Segment Start: Raw data
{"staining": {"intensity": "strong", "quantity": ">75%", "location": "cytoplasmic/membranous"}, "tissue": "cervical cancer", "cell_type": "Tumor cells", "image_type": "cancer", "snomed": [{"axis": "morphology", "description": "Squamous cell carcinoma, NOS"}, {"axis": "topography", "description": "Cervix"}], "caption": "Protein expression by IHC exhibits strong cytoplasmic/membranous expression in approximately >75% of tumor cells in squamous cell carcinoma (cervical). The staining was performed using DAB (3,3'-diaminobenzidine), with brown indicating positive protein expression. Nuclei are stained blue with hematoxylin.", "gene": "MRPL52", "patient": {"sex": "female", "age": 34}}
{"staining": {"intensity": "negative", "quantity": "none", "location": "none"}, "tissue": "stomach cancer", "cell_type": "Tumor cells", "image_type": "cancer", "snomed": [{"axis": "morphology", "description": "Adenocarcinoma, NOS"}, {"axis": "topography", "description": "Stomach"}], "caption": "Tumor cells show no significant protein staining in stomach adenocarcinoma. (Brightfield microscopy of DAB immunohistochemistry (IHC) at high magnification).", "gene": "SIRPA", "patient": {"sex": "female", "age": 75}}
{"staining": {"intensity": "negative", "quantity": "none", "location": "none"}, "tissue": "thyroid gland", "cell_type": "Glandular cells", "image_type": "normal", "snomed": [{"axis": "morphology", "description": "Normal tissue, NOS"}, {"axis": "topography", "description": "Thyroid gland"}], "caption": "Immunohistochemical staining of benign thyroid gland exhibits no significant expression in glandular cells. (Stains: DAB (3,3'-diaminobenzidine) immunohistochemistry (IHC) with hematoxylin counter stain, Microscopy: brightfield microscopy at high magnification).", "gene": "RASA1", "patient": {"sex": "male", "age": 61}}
Segment End: Raw data
Please repeat the material exactly as it appears above.

Task result
{"staining": {"intensity": "strong", "quantity": ">75%", "location": "cytoplasmic/membranous"}, "tissue": "cervical cancer", "cell_type": "Tumor cells", "image_type": "cancer", "snomed": [{"axis": "morphology", "description": "Squamous cell carcinoma, NOS"}, {"axis": "topography", "description": "Cervix"}], "caption": "Protein expression by IHC exhibits strong cytoplasmic/membranous expression in approximately >75% of tumor cells in squamous cell carcinoma (cervical). The staining was performed using DAB (3,3'-diaminobenzidine), with brown indicating positive protein expression. Nuclei are stained blue with hematoxylin.", "gene": "MRPL52", "patient": {"sex": "female", "age": 34}}
{"staining": {"intensity": "negative", "quantity": "none", "location": "none"}, "tissue": "stomach cancer", "cell_type": "Tumor cells", "image_type": "cancer", "snomed": [{"axis": "morphology", "description": "Adenocarcinoma, NOS"}, {"axis": "topography", "description": "Stomach"}], "caption": "Tumor cells show no significant protein staining in stomach adenocarcinoma. (Brightfield microscopy of DAB immunohistochemistry (IHC) at high magnification).", "gene": "SIRPA", "patient": {"sex": "female", "age": 75}}
{"staining": {"intensity": "negative", "quantity": "none", "location": "none"}, "tissue": "thyroid gland", "cell_type": "Glandular cells", "image_type": "normal", "snomed": [{"axis": "morphology", "description": "Normal tissue, NOS"}, {"axis": "topography", "description": "Thyroid gland"}], "caption": "Immunohistochemical staining of benign thyroid gland exhibits no significant expression in glandular cells. (Stains: DAB (3,3'-diaminobenzidine) immunohistochemistry (IHC) with hematoxylin counter stain, Microscopy: brightfield microscopy at high magnification).", "gene": "RASA1", "patient": {"sex": "male", "age": 61}}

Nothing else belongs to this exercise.